» **Data shown**
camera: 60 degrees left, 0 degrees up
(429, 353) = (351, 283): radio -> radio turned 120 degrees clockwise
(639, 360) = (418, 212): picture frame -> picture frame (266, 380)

» **Assignment**
Exactly as given, set down all of the lines above.

» **Response box**
camera: 60 degrees left, 0 degrees up
(429, 353) = (351, 283): radio -> radio turned 120 degrees clockwise
(639, 360) = (418, 212): picture frame -> picture frame (266, 380)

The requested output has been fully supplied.